Hi Kewen,
  Thanks for your comments.

在 2024/5/9 13:44, Kewen.Lin 写道:
> Hi,
> 
> on 2024/5/8 14:47, HAO CHEN GUI wrote:
>> Hi,
>>   This patch enables overlapped by-piece operations. On rs6000, default
>> move/set/clear ratio is 2. So the overlap is only enabled with compare
>> by-pieces.
> 
> Thanks for enabling this, did you evaluate if it can help some benchmark?

Tested it with SPEC2017. No obvious performance impact. I think memory
compare might not be hot enough.

Tested it with my micro benchmark. 5-10% performance gain when compare
length is 7.

# Task
Continue the reply about overlapped by-piece operations on rs6000 from its last sentence.

# Stored data
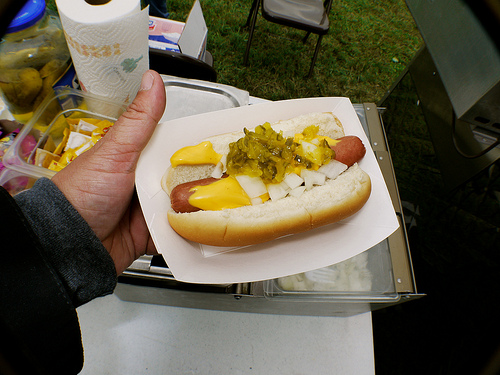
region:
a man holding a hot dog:
[21, 75, 401, 285]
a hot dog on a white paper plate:
[141, 94, 399, 280]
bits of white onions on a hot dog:
[236, 158, 351, 200]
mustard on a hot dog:
[167, 137, 214, 164]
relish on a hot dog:
[223, 124, 295, 181]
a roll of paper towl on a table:
[53, 0, 150, 120]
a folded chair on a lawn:
[245, 0, 342, 75]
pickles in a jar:
[0, 0, 88, 137]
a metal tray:
[154, 72, 251, 123]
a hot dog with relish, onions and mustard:
[165, 110, 374, 246]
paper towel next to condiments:
[54, 0, 149, 65]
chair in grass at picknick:
[247, 0, 323, 73]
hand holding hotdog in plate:
[46, 68, 163, 275]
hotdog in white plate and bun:
[165, 110, 371, 248]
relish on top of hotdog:
[236, 125, 298, 174]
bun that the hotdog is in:
[178, 210, 315, 227]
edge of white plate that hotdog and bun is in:
[171, 257, 231, 284]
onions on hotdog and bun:
[306, 168, 323, 185]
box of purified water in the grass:
[154, 15, 208, 45]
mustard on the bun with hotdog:
[171, 142, 218, 165]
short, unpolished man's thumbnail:
[130, 65, 165, 97]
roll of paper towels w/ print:
[49, 0, 152, 120]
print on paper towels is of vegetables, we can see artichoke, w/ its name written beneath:
[69, 52, 148, 111]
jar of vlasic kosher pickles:
[0, 0, 92, 126]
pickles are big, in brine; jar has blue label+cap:
[0, 0, 90, 135]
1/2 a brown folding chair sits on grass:
[240, 1, 345, 88]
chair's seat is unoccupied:
[258, 0, 336, 37]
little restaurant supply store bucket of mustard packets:
[0, 85, 135, 187]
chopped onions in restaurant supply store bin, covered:
[266, 227, 399, 298]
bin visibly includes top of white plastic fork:
[298, 265, 340, 289]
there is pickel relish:
[222, 117, 304, 182]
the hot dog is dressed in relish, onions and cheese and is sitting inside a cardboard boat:
[161, 106, 371, 236]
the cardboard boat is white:
[125, 93, 407, 285]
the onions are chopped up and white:
[236, 157, 336, 200]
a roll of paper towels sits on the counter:
[57, 0, 156, 111]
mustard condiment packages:
[14, 87, 129, 181]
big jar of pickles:
[2, 3, 87, 130]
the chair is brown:
[253, 3, 340, 79]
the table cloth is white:
[83, 301, 368, 374]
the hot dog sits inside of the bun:
[179, 108, 364, 245]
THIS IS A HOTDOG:
[153, 105, 377, 247]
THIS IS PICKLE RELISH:
[220, 115, 323, 178]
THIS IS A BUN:
[162, 107, 373, 252]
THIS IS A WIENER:
[168, 132, 368, 210]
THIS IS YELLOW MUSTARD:
[170, 140, 260, 215]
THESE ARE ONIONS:
[236, 159, 353, 204]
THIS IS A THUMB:
[70, 64, 178, 217]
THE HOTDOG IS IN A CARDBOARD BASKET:
[128, 93, 407, 304]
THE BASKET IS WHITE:
[130, 86, 411, 304]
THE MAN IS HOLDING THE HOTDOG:
[48, 64, 412, 329]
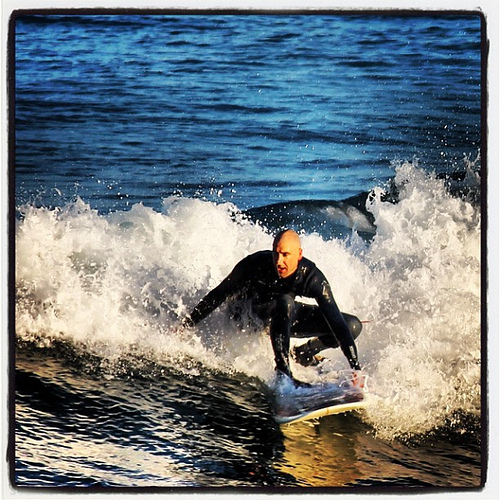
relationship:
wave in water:
[20, 138, 481, 445] [14, 12, 481, 486]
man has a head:
[183, 228, 364, 376] [271, 226, 303, 277]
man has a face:
[183, 228, 364, 376] [273, 245, 293, 276]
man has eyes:
[183, 228, 364, 376] [273, 249, 290, 259]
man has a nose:
[183, 228, 364, 376] [275, 252, 282, 266]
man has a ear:
[183, 228, 364, 376] [296, 245, 302, 257]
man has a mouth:
[183, 228, 364, 376] [276, 263, 289, 269]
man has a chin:
[183, 228, 364, 376] [274, 271, 287, 279]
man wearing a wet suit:
[183, 228, 364, 376] [183, 250, 363, 372]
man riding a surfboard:
[183, 228, 364, 376] [271, 370, 368, 428]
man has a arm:
[183, 228, 364, 376] [308, 269, 359, 369]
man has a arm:
[183, 228, 364, 376] [182, 251, 249, 328]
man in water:
[183, 228, 364, 376] [14, 12, 481, 486]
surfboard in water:
[271, 370, 368, 428] [14, 12, 481, 486]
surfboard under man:
[271, 370, 368, 428] [183, 228, 364, 376]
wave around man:
[20, 138, 481, 445] [183, 228, 364, 376]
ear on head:
[296, 245, 302, 257] [271, 226, 303, 277]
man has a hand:
[183, 228, 364, 376] [347, 369, 363, 388]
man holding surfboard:
[183, 228, 364, 376] [271, 370, 368, 428]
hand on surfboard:
[347, 369, 363, 388] [271, 370, 368, 428]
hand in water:
[347, 369, 363, 388] [14, 12, 481, 486]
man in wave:
[183, 228, 364, 376] [20, 138, 481, 445]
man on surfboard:
[183, 228, 364, 376] [271, 370, 368, 428]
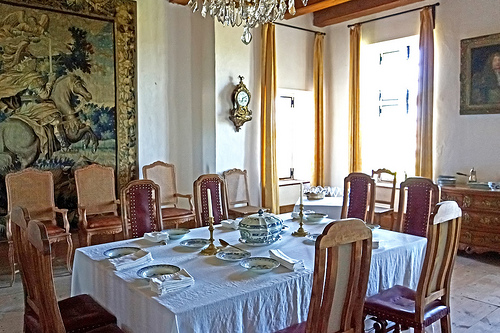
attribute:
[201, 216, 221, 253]
candle holder — brass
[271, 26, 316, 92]
curtain — tan, window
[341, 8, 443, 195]
shades — partially drawn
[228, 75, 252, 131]
clock — white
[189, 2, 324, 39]
chandelier — glass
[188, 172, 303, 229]
candles — white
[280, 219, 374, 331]
chair — seven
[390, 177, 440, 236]
chair — seven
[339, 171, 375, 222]
chair — seven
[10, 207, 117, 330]
chair — seven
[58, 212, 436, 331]
table — dining, seven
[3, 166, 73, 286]
chair — wooden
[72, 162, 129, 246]
chair — wooden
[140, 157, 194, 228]
chair — wooden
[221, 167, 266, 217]
chair — wooden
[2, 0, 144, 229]
art piece — large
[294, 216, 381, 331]
chair — wooden, dining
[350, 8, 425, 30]
rod — dark colored, curtain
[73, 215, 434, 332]
tablecloth — white in color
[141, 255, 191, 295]
bowl — blue and white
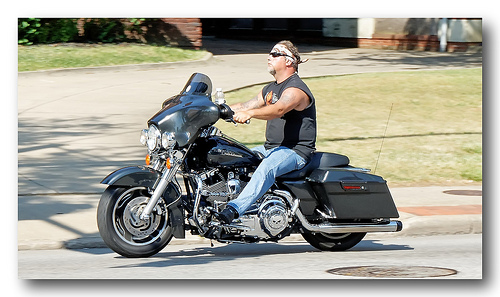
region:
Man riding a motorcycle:
[88, 36, 412, 259]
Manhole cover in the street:
[321, 261, 463, 283]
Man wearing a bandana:
[262, 36, 314, 80]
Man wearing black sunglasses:
[263, 36, 313, 81]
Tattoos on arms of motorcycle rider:
[222, 82, 317, 127]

# Exercise answer
> 
>>
>>   Bootstrapped and tested on powerpc64-linux BE and LE with no
>> regressions. Is it OK for the trunk?
>>
>> Thanks
>> Gui Haochen
>>
>> ChangeLog
>> rs6000: Enable overlapped by-pieces operations
>>
>> This patch enables overlapped by-piece operations by defining
>> TARGET_OVERLAP_OP_BY_PIECES_P to true.  On rs6000, default move/set/clear
>> ratio is 2.  So the overlap is only enabled with compare by-pieces.
>>
>> gcc/
>>      * config/rs6000/rs6000.cc (TARGET_OVERLAP_OP_BY_PIECES_P): Define.
>>
>> gcc/testsuite/
>>      * gcc.target/powerpc/block-cmp-9.c: New.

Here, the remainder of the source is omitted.